Date of Report (Date of earliest event reported): November 5, 2002


                       The Stanley Works
-------------------------------------------------------------------
       (Exact name of registrant as specified in charter)


Connecticut                  1-5244                06-0548860
-------------------------------------------------------------------
(State or other            (Commission           (IRS Employer
jurisdiction of             File Number)          Identification No.)
incorporation)


1000 Stanley Drive, New Britain, Connecticut            06053
-------------------------------------------------------------------
(Address of principal executive offices)              (Zip Code)


Registrant's telephone number, including area code: (860) 225-5111
                                                    ---------------


                         Not Applicable
-------------------------------------------------------------------
 (Former name or former address, if changed since last report)






               Exhibit Index is located on Page 2










Item 5.     Other Events.
            -------------

            In a Press Release attached to this 8-K as Exhibit 20(i),
            the company announced that it had completed an offering of
            $350 million in aggregate principal amount of notes.

Item 7.     Financial Statements and Exhibits.
            ----------------------------------

(c) 20(i)   Press Release dated November 1, 2002.

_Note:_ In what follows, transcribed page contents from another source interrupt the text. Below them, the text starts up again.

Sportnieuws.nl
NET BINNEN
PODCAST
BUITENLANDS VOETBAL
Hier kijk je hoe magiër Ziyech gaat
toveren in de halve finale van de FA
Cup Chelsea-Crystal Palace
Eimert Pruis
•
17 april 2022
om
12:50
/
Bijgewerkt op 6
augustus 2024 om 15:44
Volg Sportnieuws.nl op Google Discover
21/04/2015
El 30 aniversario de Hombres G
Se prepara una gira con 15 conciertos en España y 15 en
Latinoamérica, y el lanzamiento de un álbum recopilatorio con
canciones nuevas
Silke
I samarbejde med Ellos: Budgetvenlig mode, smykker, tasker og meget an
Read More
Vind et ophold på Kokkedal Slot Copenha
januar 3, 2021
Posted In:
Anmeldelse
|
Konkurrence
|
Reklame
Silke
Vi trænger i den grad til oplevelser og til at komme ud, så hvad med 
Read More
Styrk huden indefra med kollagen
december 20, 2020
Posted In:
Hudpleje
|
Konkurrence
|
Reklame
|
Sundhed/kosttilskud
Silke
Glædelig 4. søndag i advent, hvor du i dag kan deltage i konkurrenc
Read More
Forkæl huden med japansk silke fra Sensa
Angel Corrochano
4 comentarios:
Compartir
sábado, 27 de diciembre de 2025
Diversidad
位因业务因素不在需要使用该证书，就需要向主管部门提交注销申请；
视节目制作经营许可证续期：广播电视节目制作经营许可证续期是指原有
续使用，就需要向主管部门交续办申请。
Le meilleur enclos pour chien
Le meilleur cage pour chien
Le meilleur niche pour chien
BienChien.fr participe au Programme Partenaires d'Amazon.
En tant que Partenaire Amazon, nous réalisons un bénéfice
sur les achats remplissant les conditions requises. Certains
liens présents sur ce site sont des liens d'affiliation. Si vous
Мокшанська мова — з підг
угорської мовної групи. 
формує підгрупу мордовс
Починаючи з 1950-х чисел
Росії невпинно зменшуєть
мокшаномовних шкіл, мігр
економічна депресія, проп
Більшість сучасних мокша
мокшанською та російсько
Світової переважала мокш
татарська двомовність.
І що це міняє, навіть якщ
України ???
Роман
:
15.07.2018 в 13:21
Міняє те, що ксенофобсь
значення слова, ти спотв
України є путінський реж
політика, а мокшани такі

                           SIGNATURE

Pursuant to the requirements of the Securities Exchange Act of 1934, the
Registrant has duly caused this report to be signed on its behalf by the
undersigned, thereunto duly authorized.




                          THE STANLEY WORKS



Date:  November 5, 2002   By:   /s/ Bruce H. Beatt
       ----------------   -----------------------------
                          Name:  Bruce H. Beatt
                          Title: Vice President, General
                                 Counsel and Secretary





                         EXHIBIT INDEX

                   Current Report on Form 8-K
                     Dated November 5, 2002



                         Exhibit No.  Page
                         -----------  ----

                           20(i)       3





                           Exhibit 20(i)

FOR IMMEDIATE RELEASE

Stanley Works Completes Offering of $200 Million of 4.90% Notes Due
2012 and $150 Million of 3.50% Notes Due 2007

New Britain, Connecticut, November 1, 2002.  The Stanley Works (NYSE:
SWK) announced today that it has completed an offering of $350 million
in aggregate principal amount of notes. The offering was comprised of
$200 million of 4.90% notes due 2012 and $150 million of 3.50% notes
due 2007. The company expects to use a portion of the net proceeds
from this offering to pay the purchase price of the proposed
acquisition of Best Lock Corporation dba Best Access Systems.  Any
amounts not used for the Best Lock acquisition will be used for
general corporate purposes.

The notes were offered to qualified institutional buyers under Rule
144A and to persons outside the United States under Regulation S. The
notes were not registered under the Securities Act of 1933, as amended
(the "Securities Act"), and, unless so registered, may not be offered
or sold in the United States except pursuant to an exemption from, or
in a transaction not subject to, the registration requirements of the
Securities Act and applicable state securities laws. This press release
shall not constitute an offer to sell or the solicitation of an offer
to buy, nor shall there be any sale of the notes in any state in which
such offer, solicitation, or sale would be unlawful prior to
registration or qualification under the securities laws of any such
state.

Any statements in this press release that are not historical facts are
forward-looking statements within the meaning of Section 21E of the
Securities Exchange Act of 1934, as amended. These forward-looking
statements are subject to risks and uncertainties that could cause
actual results to differ materially from historical results or those
the company anticipates. The company is under no obligation to (and
expressly disclaims any such obligation to) publicly update or alter
its forward-looking statements made in this press release, whether as
a result of new information, future events or otherwise.